Il suo modello era Marine, la donna che ha normalizzato il Front National. Ha finito per diventare come il padre-padrone, Jean-Marie Le Pen, lo spauracchio della Repubblica francese, il più grande interprete dell’arte di terrorizzare l’opinione pubblica, spingendo tutti nella stessa posizione: coalizzarsi contro di lui.
Chiunque vorrebbe sapere cosa diavolo sia passato per la testa di Matteo Salvini il giorno in cui ha deciso di staccare la spina al primo governo populista d’Europa, senza nemmeno premurarsi di chiudere prima il Parlamento, come ha fatto prudentemente Boris Johnson in Gran Bretagna. Forse, un giorno lo racconterà. Ammesso che non abbia già rimosso le ragioni del suo auto-inflitto 25 luglio, come l’ha definito Alessandro Giuli.

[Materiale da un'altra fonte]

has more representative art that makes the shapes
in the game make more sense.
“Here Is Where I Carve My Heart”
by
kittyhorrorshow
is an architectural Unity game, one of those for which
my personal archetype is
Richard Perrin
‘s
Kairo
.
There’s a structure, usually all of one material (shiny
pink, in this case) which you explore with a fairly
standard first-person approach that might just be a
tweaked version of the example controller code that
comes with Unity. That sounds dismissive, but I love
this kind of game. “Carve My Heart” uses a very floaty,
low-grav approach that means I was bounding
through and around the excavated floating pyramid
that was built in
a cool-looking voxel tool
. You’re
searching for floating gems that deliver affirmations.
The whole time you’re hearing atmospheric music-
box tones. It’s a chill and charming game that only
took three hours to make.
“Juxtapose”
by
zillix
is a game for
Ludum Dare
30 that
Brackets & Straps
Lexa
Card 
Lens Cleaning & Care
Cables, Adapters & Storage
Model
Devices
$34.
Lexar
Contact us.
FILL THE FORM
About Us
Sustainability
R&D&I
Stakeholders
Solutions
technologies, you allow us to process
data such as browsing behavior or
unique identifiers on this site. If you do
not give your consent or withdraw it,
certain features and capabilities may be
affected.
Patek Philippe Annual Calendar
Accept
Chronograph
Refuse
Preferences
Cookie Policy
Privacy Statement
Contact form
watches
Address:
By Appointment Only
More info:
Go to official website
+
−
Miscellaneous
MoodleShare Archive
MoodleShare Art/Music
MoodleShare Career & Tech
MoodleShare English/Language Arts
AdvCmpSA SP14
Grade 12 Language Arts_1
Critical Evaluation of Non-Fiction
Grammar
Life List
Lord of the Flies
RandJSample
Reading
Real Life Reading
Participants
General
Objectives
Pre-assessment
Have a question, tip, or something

Sta di fatto che, per farsi accettare, e dunque sperare di poter andare al governo, Marine Le Pen ha dovuto puntare sulla strategia della dédiabolisation, scrollandosi di dosso le anticaglie del vecchio partito guidato dal padre, il fantasma della Repubblica di Vichy, la memoria dell’Algerie française, i campi di concentramento definiti un”dettaglio” della storia, le fascisterie. Per convincere i francesi di non essere (più) un pericolo pubblico. Cercando di presentarsi di fronte a loro dicendo: “Ehi, siamo come tutti gli altri, potete votarci tranquillamente, non abbiamo in mente nient’altro che di governare secondo le regole stabilite”.
Matteo Salvini si è andato a cacciare proprio lì, nella ridotta dei banditi dal sistema, nella tana del lupo brutto sporco e cattivo, nel rifugio dei pericolosi
Matteo Salvini, invece, il giorno in cui ha chiuso l’esperienza gialloverde, è sceso dal palco del suo comizio, a Pescara, e ha chiesto agli italiani di dargli i “pieni poteri”. Tenendo a specificare di avere anche una certa fretta di ottenerli. Incurante dei regolamenti parlamentari, delle prerogative degli eletti, e dei mojito che i suoi colleghi stavano bevendo in spiaggia, seppure lontano dal Papeete. “Deputati e senatori alzino il culo e vengano in Parlamento”, ha intimato. Non nascondendo un certo disprezzo per i ritmi della democrazia parlamentare. Come va ancora di moda fare. Sottovalutando, però, che anche il fastidio anti-casta è un sentimento da maneggiare con cura. Almeno, in certe circostanze.
E insomma Matteo Salvini è andato nella direzione opposta a quella che ha percorso Marine Le Pen, che pure è stata il suo modello di riferimento per la nazionalizzazione della Lega. E mentre la Signora in nero ha speso gran parte della sua carriera nel cercare di togliersi dall’angolo in cui gli avversari hanno stretto il padre Jean-Marie − l’appestato minaccioso, l’anti sistema da arginare con tutto il buon cuore democratico, l’uomo contro il quale era necessario alzare gli argini repubblicani − Matteo Salvini si è andato a cacciare proprio lì, nella ridotta dei banditi dal sistema, nella tana del lupo brutto sporco e cattivo, nel rifugio dei pericolosi.
Ha schierato di fronte a sé il plotone della propria esecuzione, fornendo agli avversari un collante dentro il quale trovarsi uniti in nome del no a lui. Per di più, dando al presidente del consiglio del governo che ha fatto nascere − quello gialloverde − la possibilità di dirgli, senza risultare a molti improprio: “Matteo, ti ho sentito invocare le piazze a tuo sostegno. Questa tua concezione, permettimi di dirlo, mi preoccupa”.
Matteo Salvini non ha dietro di sé nemmeno il passato di una Giorgia Meloni, l’eredità di un partito nipote di Almirante, arrivato alla fine della storia della destra post fascista italiana. Anzi, avrebbe dalla sua parte l’esempio di un padre come Umberto Bossi, che, il 25 aprile del 1994, mentre in piazza si riadattava l’antifascismo alla lotta contro Berlusconi, andò tra i manifestanti a ribadire che la lega Nord non era antifascista così, era anti fascista cosììì. Marine Le Pen si è dé-diabolisé. Salvini, invece, ha fatto il contrario: si è auto demonizzato. Certo, potrà sempre dire: “Tanti nemici, tanto onore”. Però.